June 12, 2014

3 Lessons Learned from Delivering Quality Software

This article is about some lessons that my team has learned about developing custom software and making clients happy. We’ll get to the lessons learned in a second, but I wanted to first emphasize the biggest and most important lesson of all. Customer satisfaction is dependent on the quality of the product. Any custom software development company depends on happy clients to survive. And if time has taught me anything, it’s that clients deserve and expect quality. So, it is super important to do what it takes to ensure quality. The keys to quality is great developers (check) and great QA engineers (uh oh)!

I have seen QA done really poorly in the past. Power trippy QA managers, ignorant QA testers, attention to the wrong details, and an overall adversarial feel dominate my memories of QA while I was still working in a cubicle. So, when I started forming a team of developers a few years ago, there were several things I wanted to do better. Of course, mistakes have been made. I made the mistake of believing that we could save our clients money by asking them to do all the QA. I made a big mistake by saving all the feature testing until the end of the sprint, just before the demo. I even leaned too hard on automated testing, letting it give me a false sense of security. From years of successes and failures, I have learned a few valuable lessons. I hope my experiences can help you succeed in your next project!

Lessons Learned

1. Customers should not do QA

Custom software is expensive. Our customers pay a lot for the products they entrust us to build. The truth is, we CAN build great software and do it REALLY well. Great architecture, clean code, maintainable, best practices, best technology, best everything… But if our customer sees even one bug, his confidence begins to erode. Bugs are a reality of software development. And customers will eventually see some bugs because it’s humanly impossible to eradicate the all. But having a customer do QA is like hooking a firehouse up to someone’s mouth and turning it on full blast. If one bug erodes a little trust, then seeing ALL the bugs is devastating. Customers, by no means, should be made to do their own QA.
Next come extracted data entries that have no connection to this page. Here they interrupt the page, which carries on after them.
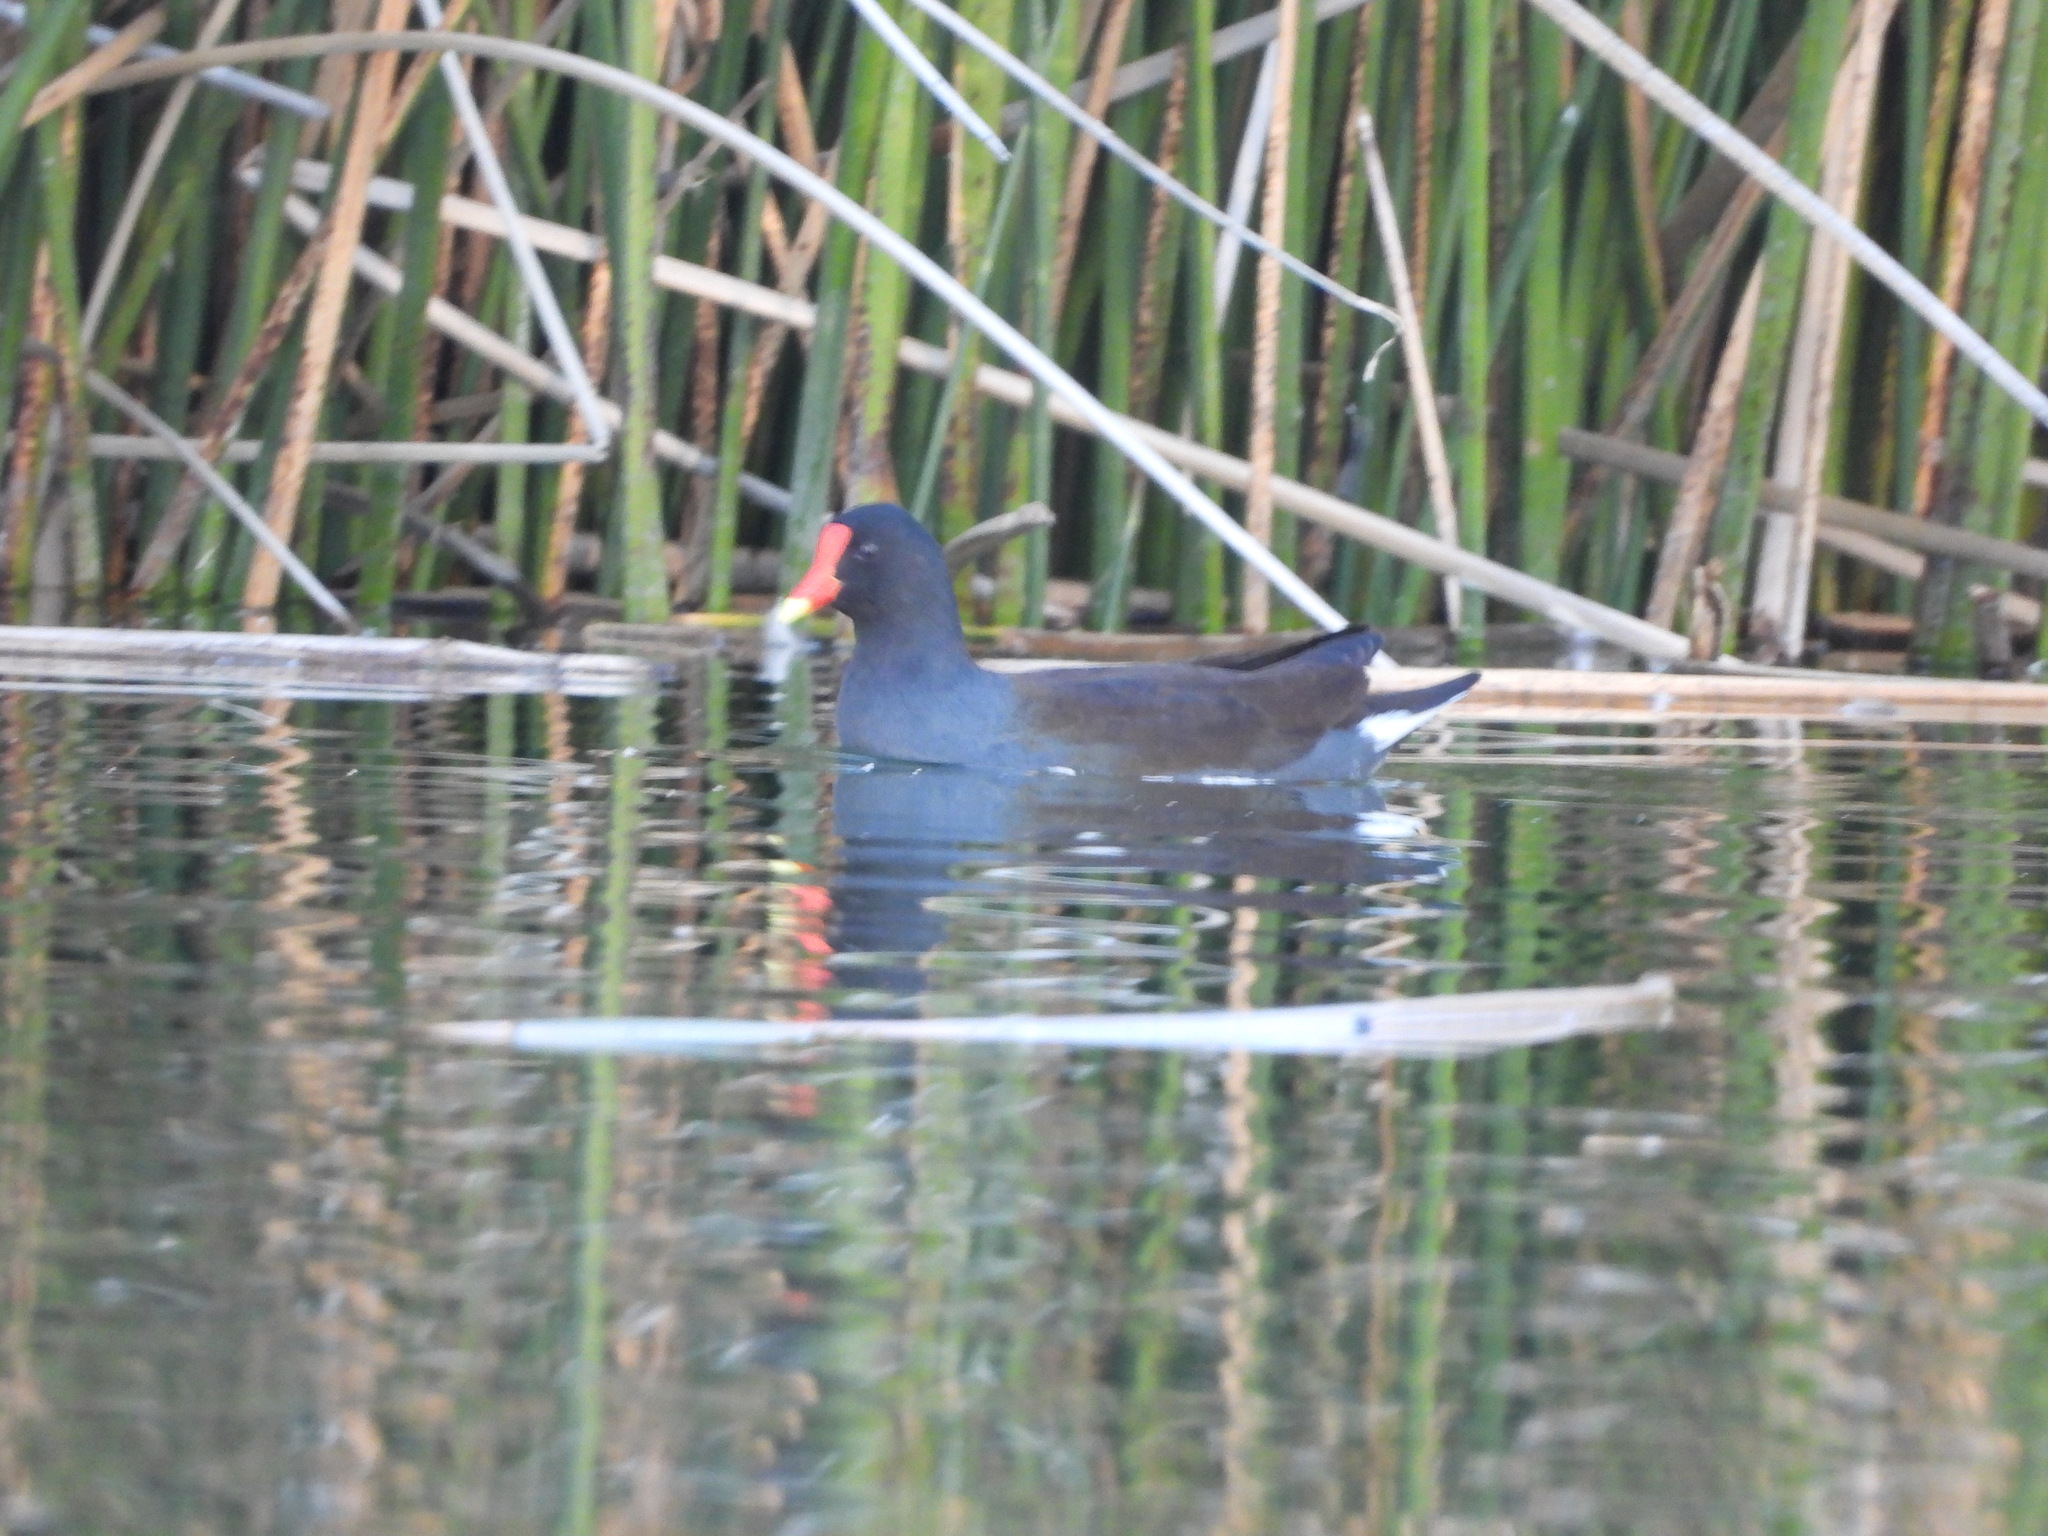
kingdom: Animalia
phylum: Chordata
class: Aves
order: Gruiformes
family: Rallidae
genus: Gallinula
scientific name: Gallinula chloropus
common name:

2. Automated testing is not enough

Manual repetition, for a programmer, is like fingernails scraping a chalkboard. Programmers love to automate things, and nothing makes a programmer happier than when he can hand off a repetitious task to a piece of software. As we write software, we need to constantly test all previously written code to make sure the new code doesn’t break anything. If we did this manually, it would be almost impossible to write any software because of the enormous amount of time it would take. So, we automate our tests. We can even maintain close to 100% test coverage, being able to run through hundreds of tests in seconds and excersizing every single line of code that we have written. We’ve found this process to be essential to reducing bugs and designing maintainable software. But, automation can only test what the programmers expect to happen. It can’t cover misunderstood requirements, and it’s unlikely to cover every possible success or failure outcome. Automated testing is awesome, but it’s not enough!

3. Waiting until the end is not enough

What should you do after a car comes off the assembly line? Well, take it for a spin and look for any problems, of course! I’ve heard software development compared to car manufacturing many times. And there might be some overlap, but I like the analogy that one of our advisors gave better: “Software development is like a science experiment.” The car manufacturing analogy falls down when it comes to testing. You see, writing software is a series of attempts, successes and failures. If we wait until the end of a sprint to test our theories, then we miss the opportunity to fix things before they affect their surroundings. We also risk having to delay a demo because of last minute fixes. If we have someone testing features immediately after they are “finished”, the developers can get feedback on their work much faster and can fix bugs with the benefit of a fresh memory. Manual testing anytime is better than nothing, but software development is not the same as car manufacturing. Waiting to test until after the software comes off the assembly line is not enough.

3. Programmers are not enough

Programmers are awesome! But they suck at QA. The best programmers lose themselves in their code, getting their hands dirty in the tiniest details of software and, in the end, making it sing. They spend almost the entire day with their nose to the grindstone. They work hard to deliver their best understanding of a feature, trying to give the customer exactly what they want. When a programmer checks off the last box on a mental list of 1000 tasks for one feature, she feels accomplished and proud. If you ask her if it’s done, she’ll say confidently, “yes!” Problem is, she has spent all this time in one tree. She has no idea about the forest, nor her tree’s affect on the forest. It takes someone else who has a good grasp on the forest, the big picture, the whole project, who can give a more informed answer. Don’t ask programmers to do QA. It’s not fair to them and it won’t give you the results you need. Programmers are just not enough.

Quality Should Not Be An Option

Whether you are a software developer, department director, or CEO, you should expect and demand quality. When working with a software development team, make sure that there are QA testers working alongside software developers, ready to quickly test developers’ work and provide rapid and constant feedback. Bugs are the enemy of any software project, and the faster you can kill them, the less effect they have on your success. Great QA can get you there.